Whether a defect in a sidewalk is de minimis is a matter of fact for the jury.  Here, summary judgment was reversed.  Shaw v. Thomas Jefferson University, 80 A.3d 540 (Pa. Cmwlth. 2013).  When a person falls on a sidewalk, the question is whether the defect in the sidewalk is so small that it is not a jury question and the case should be dismissed.  When a defect is too small to raise a legal claim, it is called de minimis.  In this particular case, the matter should go to the jury and the defect is not so small that the case should be dismissed.

Nertavich v. PP&L Electric Utilities, 100 A.3d 221 (Pa. Super. 2014)

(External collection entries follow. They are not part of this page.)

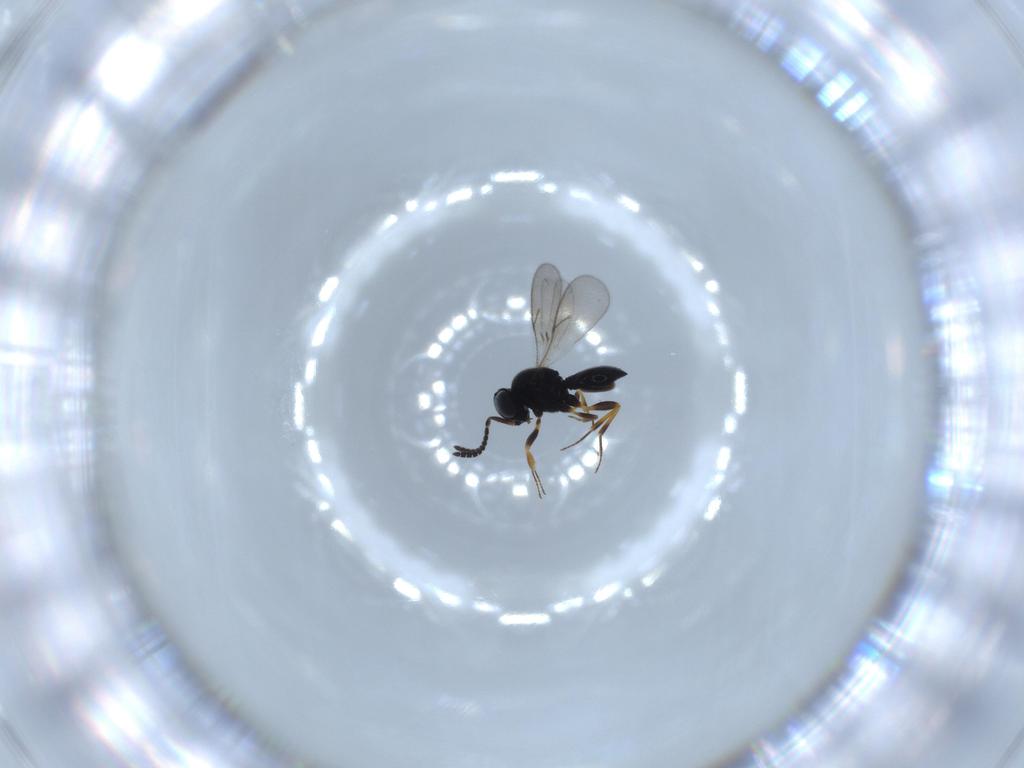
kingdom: Animalia
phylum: Arthropoda
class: Insecta
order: Hymenoptera
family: Scelionidae
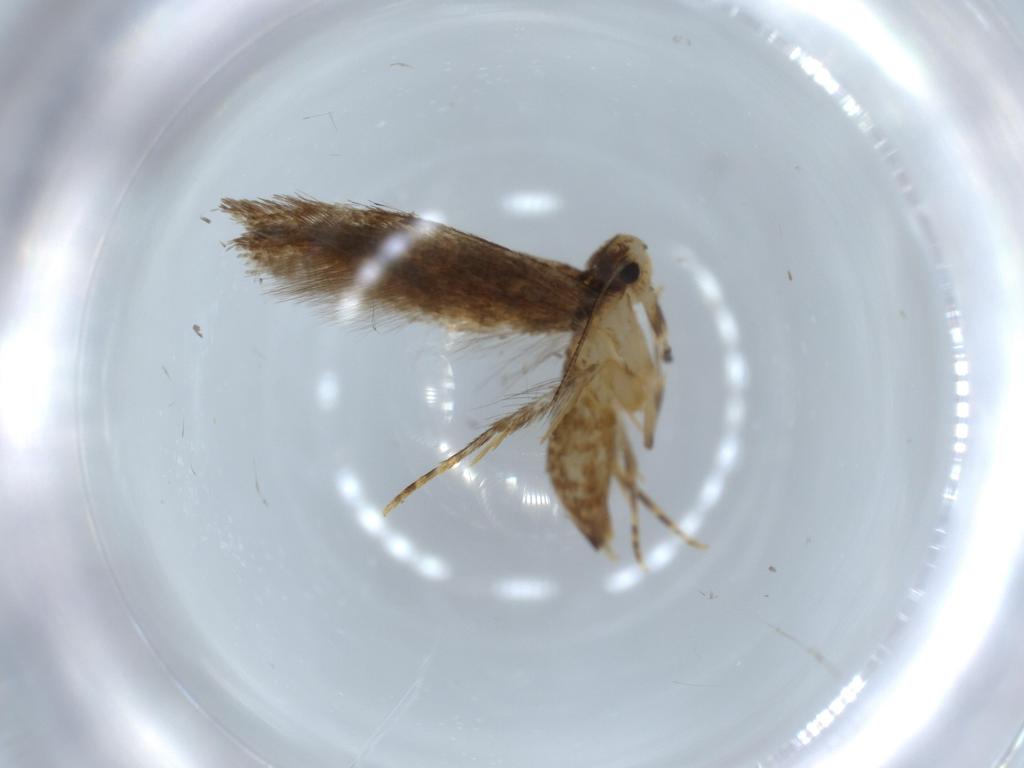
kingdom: Animalia
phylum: Arthropoda
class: Insecta
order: Lepidoptera
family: Tineidae
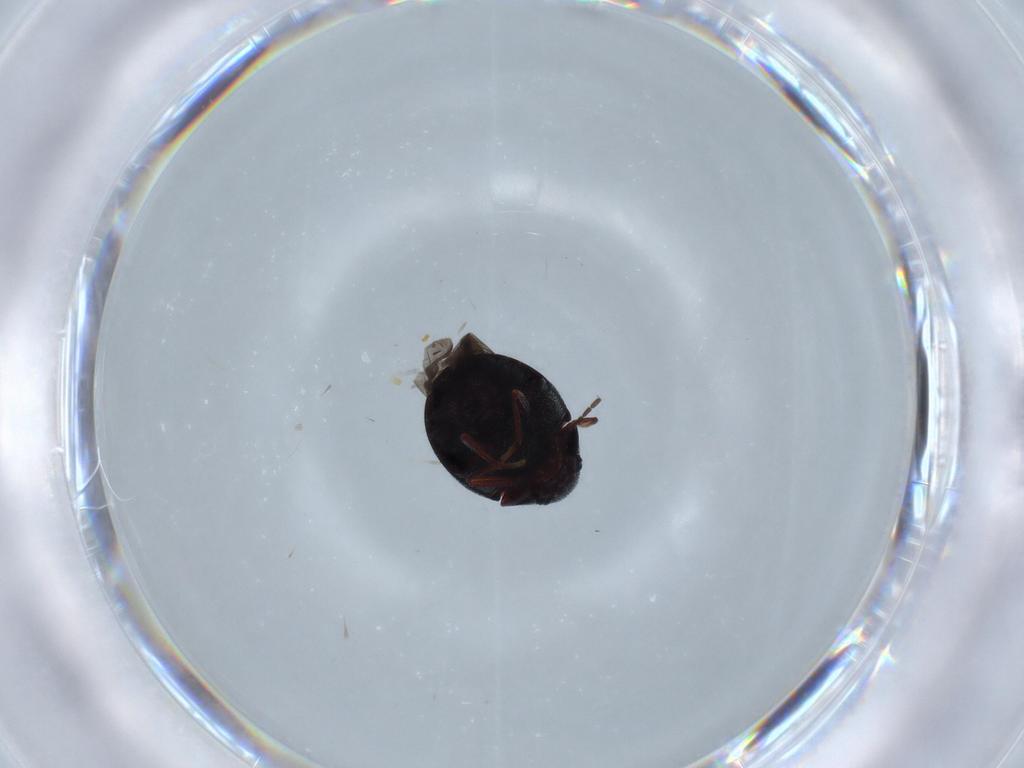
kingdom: Animalia
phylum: Arthropoda
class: Insecta
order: Coleoptera
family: Ptinidae
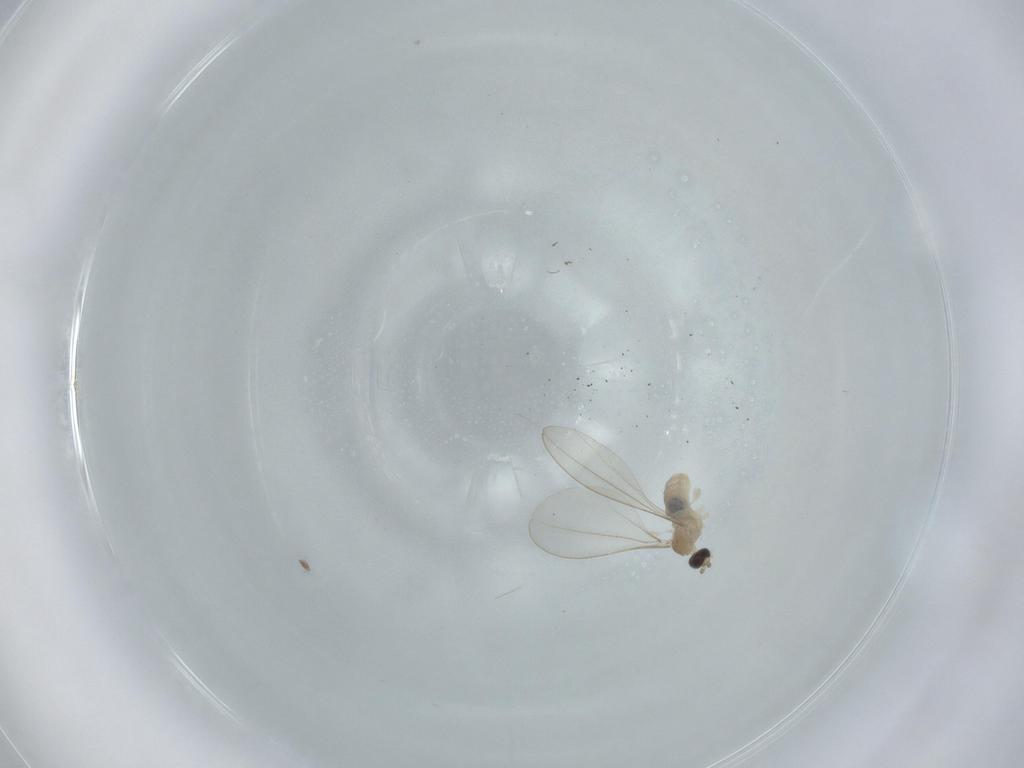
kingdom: Animalia
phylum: Arthropoda
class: Insecta
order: Diptera
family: Cecidomyiidae
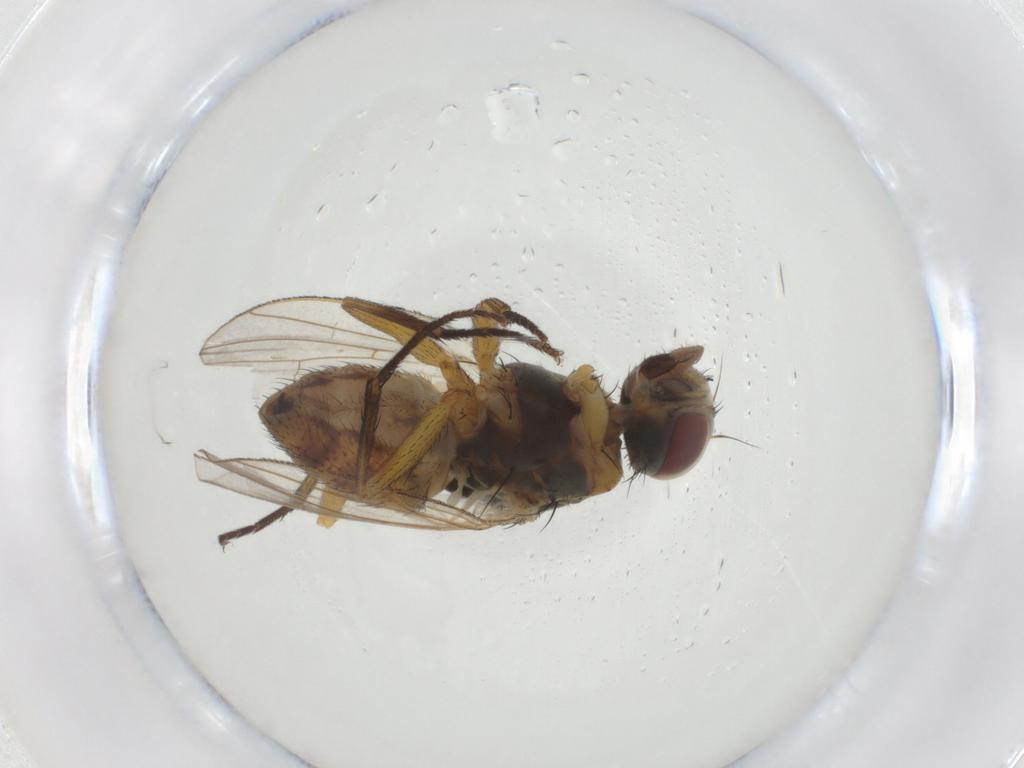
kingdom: Animalia
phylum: Arthropoda
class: Insecta
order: Diptera
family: Muscidae
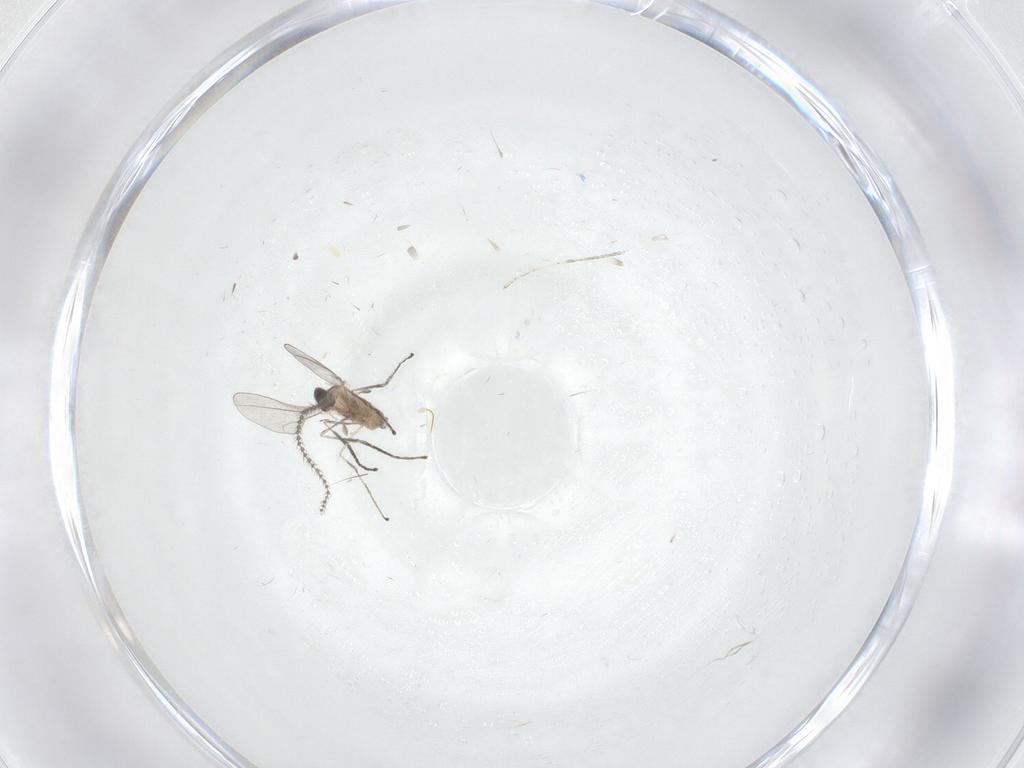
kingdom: Animalia
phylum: Arthropoda
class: Insecta
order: Diptera
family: Cecidomyiidae
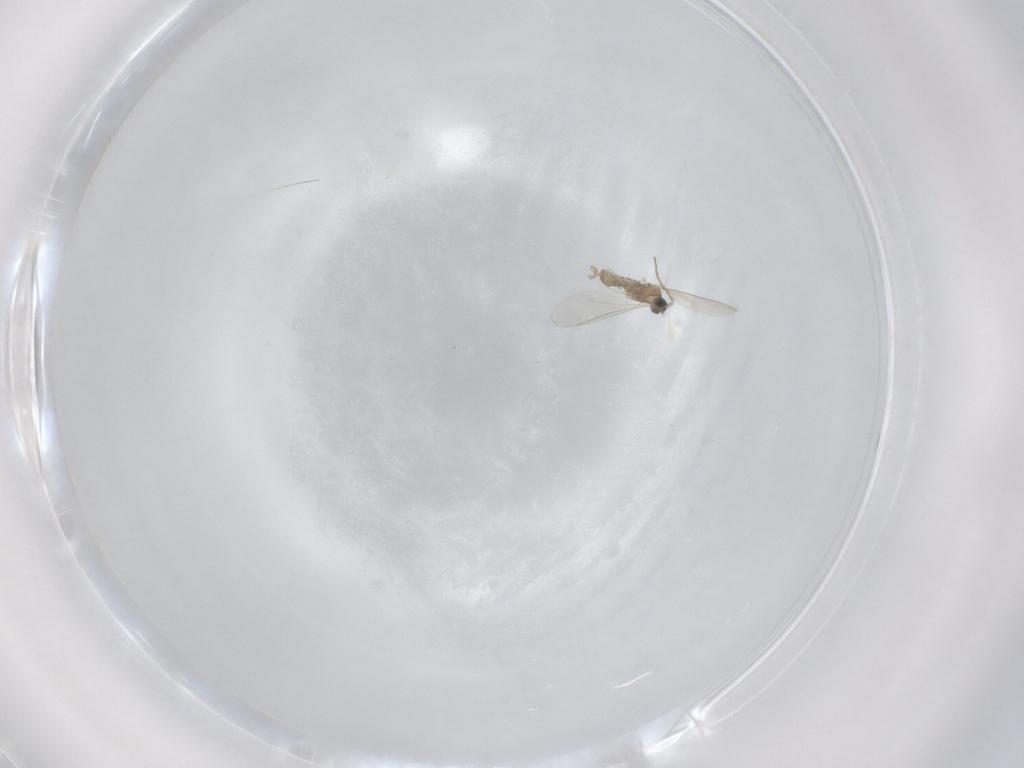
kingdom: Animalia
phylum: Arthropoda
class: Insecta
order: Diptera
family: Cecidomyiidae
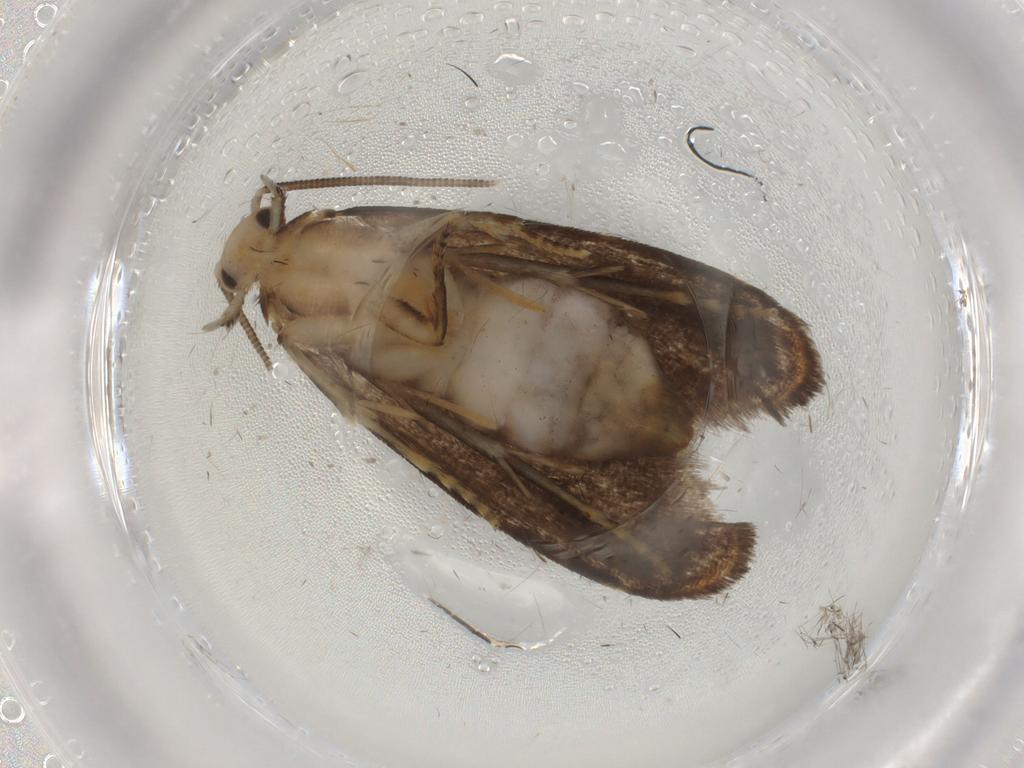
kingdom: Animalia
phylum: Arthropoda
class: Insecta
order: Lepidoptera
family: Dryadaulidae
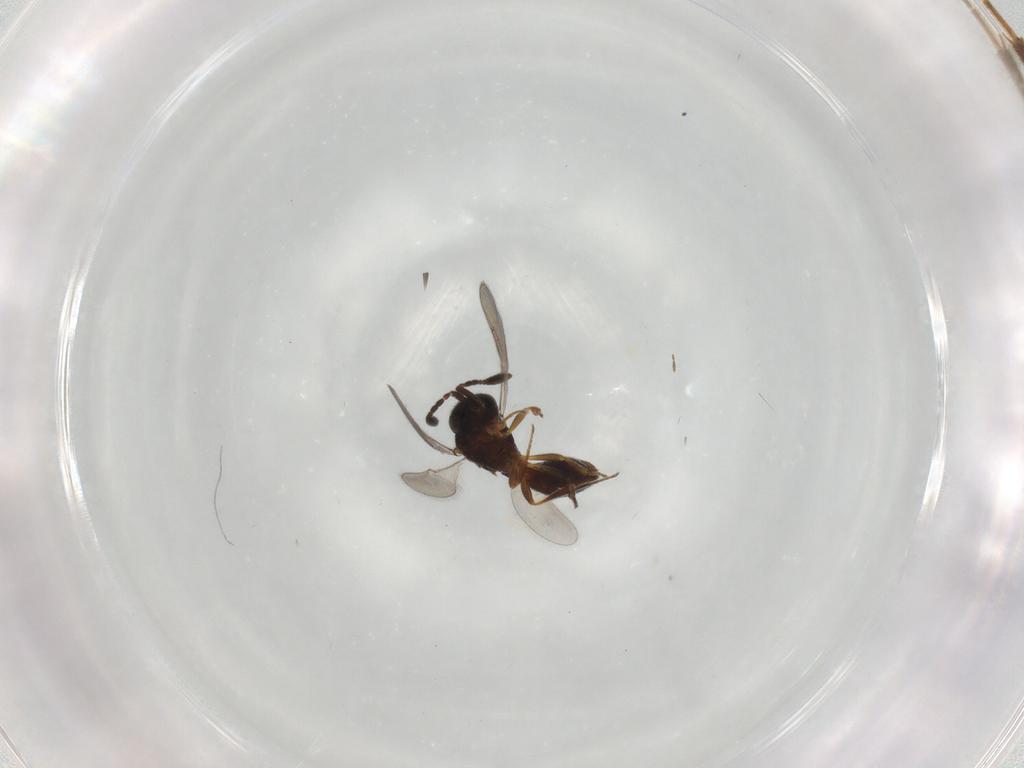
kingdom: Animalia
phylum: Arthropoda
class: Insecta
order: Hymenoptera
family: Scelionidae
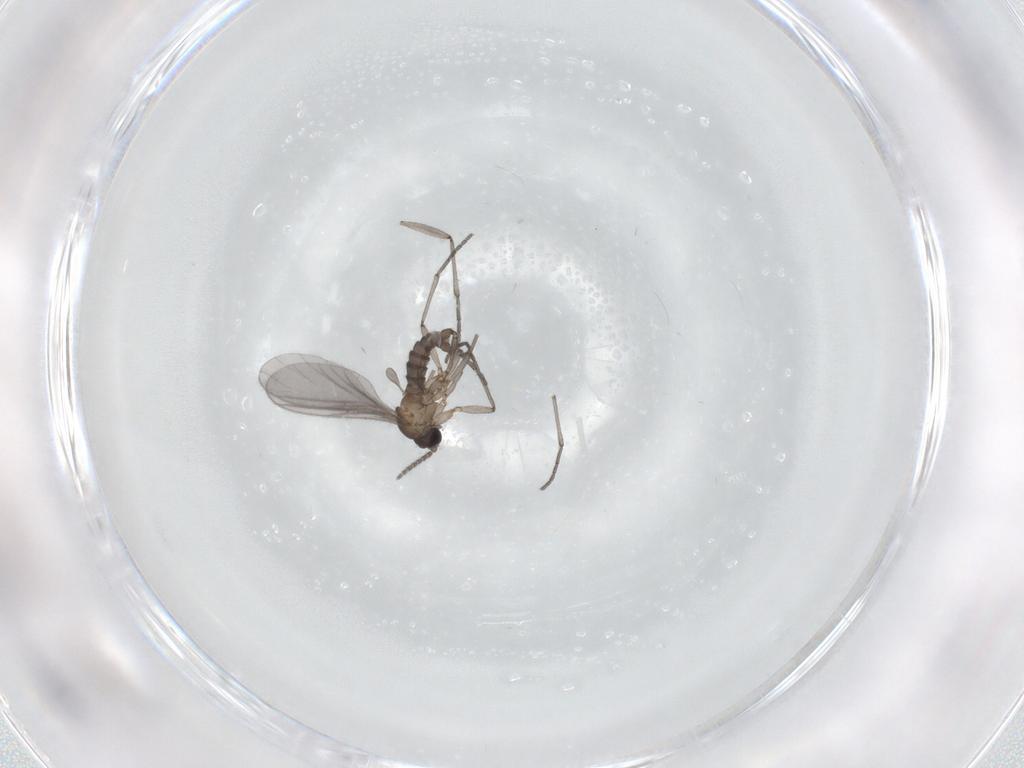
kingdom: Animalia
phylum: Arthropoda
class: Insecta
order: Diptera
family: Sciaridae
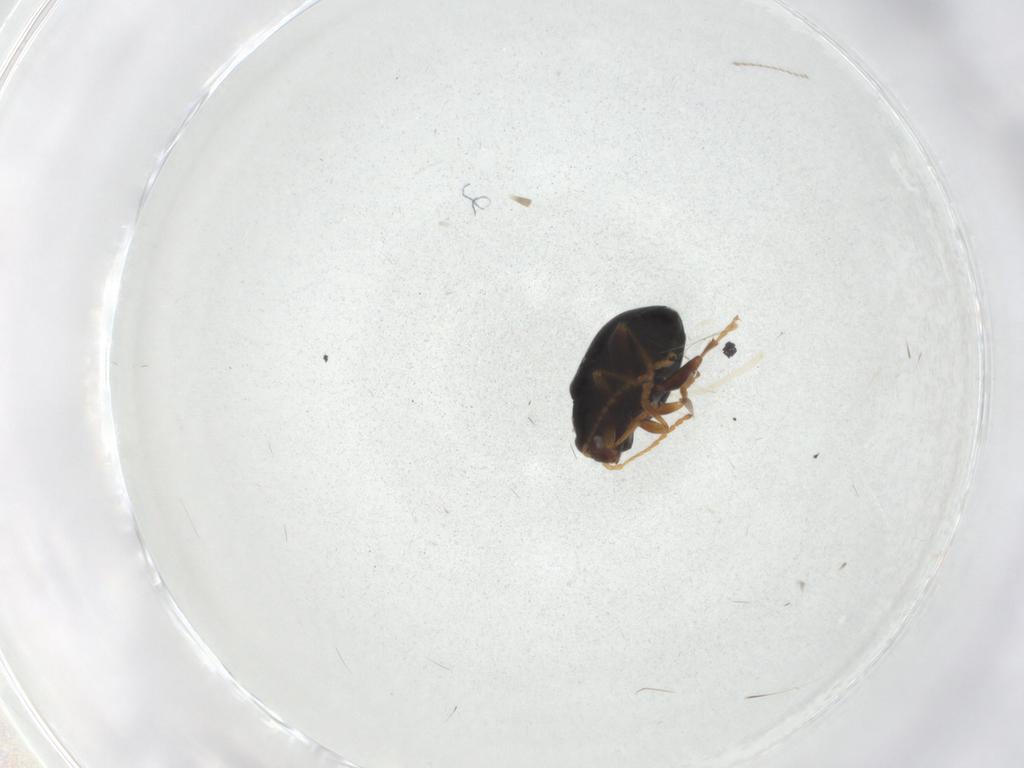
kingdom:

Man who was working for a painting contractor using PP&L ladder fell and was injured.  Sued PP&L.  There can be no recovery, and summary judgment is reversed.  The rule is that a landowner who engages an independent contractor is not responsible for the acts or omissions of the independent contractor unless the owner retains control as set forth in § 414 of the Restatement [Second] of Torts.  The trial court was reversed.  A property owner may retain a certain degree of authority over safety issues as well as regulate the use of an access to buildings without “retaining control” of the premises for liability purposes.  The contract provided quality specifications for the painting of the transmission poles.  However, the fall here had nothing to do with these quality specifications.  The fact that PP&L did supervision and had safety meetings is not “retained control.”  Monitoring the contractor safety practices did not evidence retention of control over the whole work site.  PP&L’s internal safety guidelines is not retention of control.  Implementation of “green tag” procedure, limiting access to poles, the use of single-rail ladders and providing those ladders without necessary bolts to secure them to the transmission poles is not retention of control.  The theory of “direct liability” exists where the landowner engages in his own independent negligent conduct that directly contributes to the worker’s injuries.  The court found that that did not apply here, however.  There was no “gratuitous undertaking” pursuant to § 323 of the Restatement.  There was no negligent design of the transmission poles.  Violation of OSHA and national electric code did not provide for direct liability.